━━━ 文書の抜粋 ━━━

支店、M&Aによる新拠点、パブリッククラウド、リモート・ワーカー、パートナー、IoTネットワーク、OTネットワークなどにセキュアなWAN接続を提供する必要がある企業は、ネットワーキングとセキュリティを単一のクラウドネイティブサービスに統合することでメリットを享受できる。
主な機能
ネットワーキング機能には、WAN最適化、SD-WAN、SaaSアクセラレーション、キャッシング、コンテンツ・デリバリー・ネットワーク(CDN)およびリンクアグリゲーションが含まれる。これらの機能は、暗号化、多要素認証(MFA)、CASB、データ漏洩防止(DLP)、DNS、FWaaS、セキュアwebゲートウェイ、ZTNAなどのさまざまなセキュリティ機能と統合されている。
機能はさまざまで、ベンダーはすでにAIOpsやAIネットワーキング、5GベースのWANリンクのサポート、動作およびコンテキストに基づくセキュリティ機能などの高度な機能に投資している。
実装とサポート
Gartnerによると、2025年までに少なくとも80%の企業がSASE導入に向けた具体的な戦略とスケジュールを策定するという。これは、2021年のわずか20%からの大幅な増加である。
多くの企業にとって、SASEの導入は大規模なデジタルトランスフォーメーションの一環である。多くのベンダーが段階的なサービスプランを提供しているため、WAN契約や従来のファイアウォール、VPN、その他のセキュリティライセンスの期限切れと同時に購入するのが最適である。

━━━ 提示データ ━━━

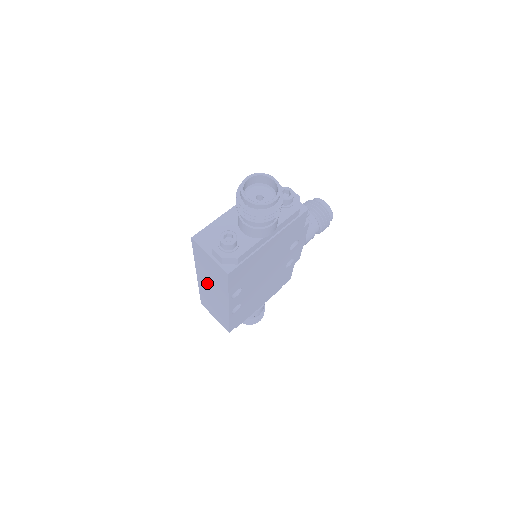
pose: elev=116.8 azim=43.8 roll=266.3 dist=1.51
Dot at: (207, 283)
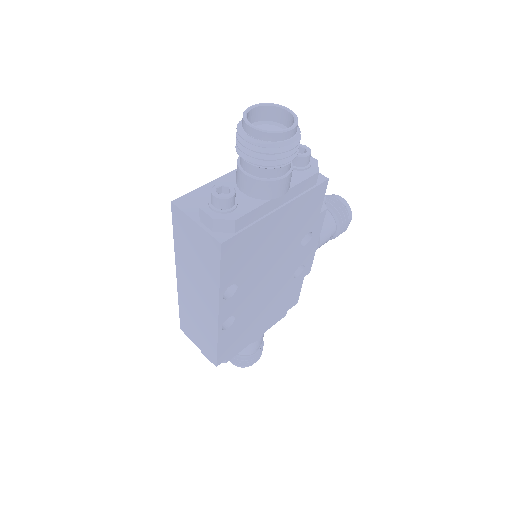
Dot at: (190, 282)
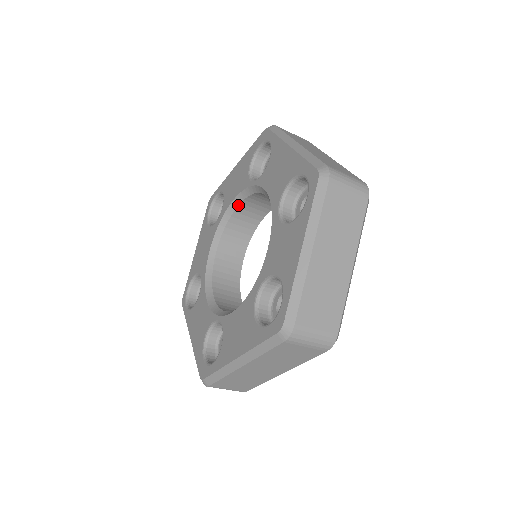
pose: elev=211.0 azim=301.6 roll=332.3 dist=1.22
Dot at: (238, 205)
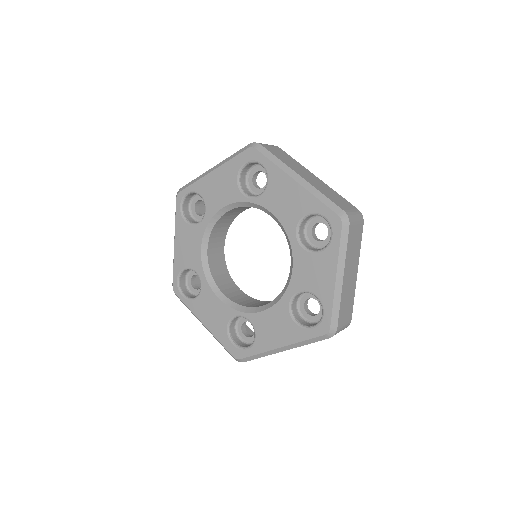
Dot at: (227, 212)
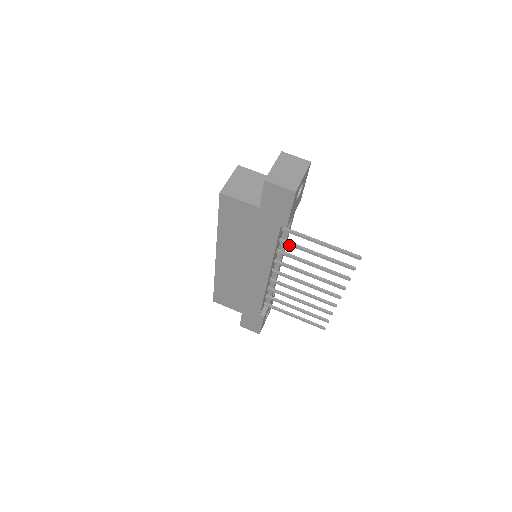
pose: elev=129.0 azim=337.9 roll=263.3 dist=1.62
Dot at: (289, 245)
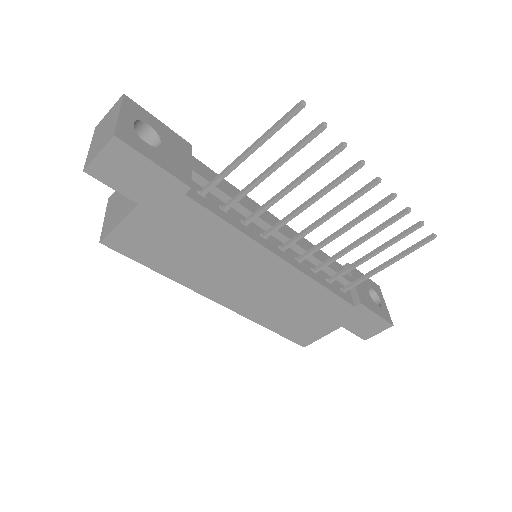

━━━

*設問*. 上のSASEについての本文から、「支店、M&Aによる新拠点、パ」で始まり「の高度な機能に投資している。」で終わる部分を一字一句そのまま書き写してください。

*正解*.
支店、M&Aによる新拠点、パブリッククラウド、リモート・ワーカー、パートナー、IoTネットワーク、OTネットワークなどにセキュアなWAN接続を提供する必要がある企業は、ネットワーキングとセキュリティを単一のクラウドネイティブサービスに統合することでメリットを享受できる。
主な機能
ネットワーキング機能には、WAN最適化、SD-WAN、SaaSアクセラレーション、キャッシング、コンテンツ・デリバリー・ネットワーク(CDN)およびリンクアグリゲーションが含まれる。これらの機能は、暗号化、多要素認証(MFA)、CASB、データ漏洩防止(DLP)、DNS、FWaaS、セキュアwebゲートウェイ、ZTNAなどのさまざまなセキュリティ機能と統合されている。
機能はさまざまで、ベンダーはすでにAIOpsやAIネットワーキング、5GベースのWANリンクのサポート、動作およびコンテキストに基づくセキュリティ機能などの高度な機能に投資している。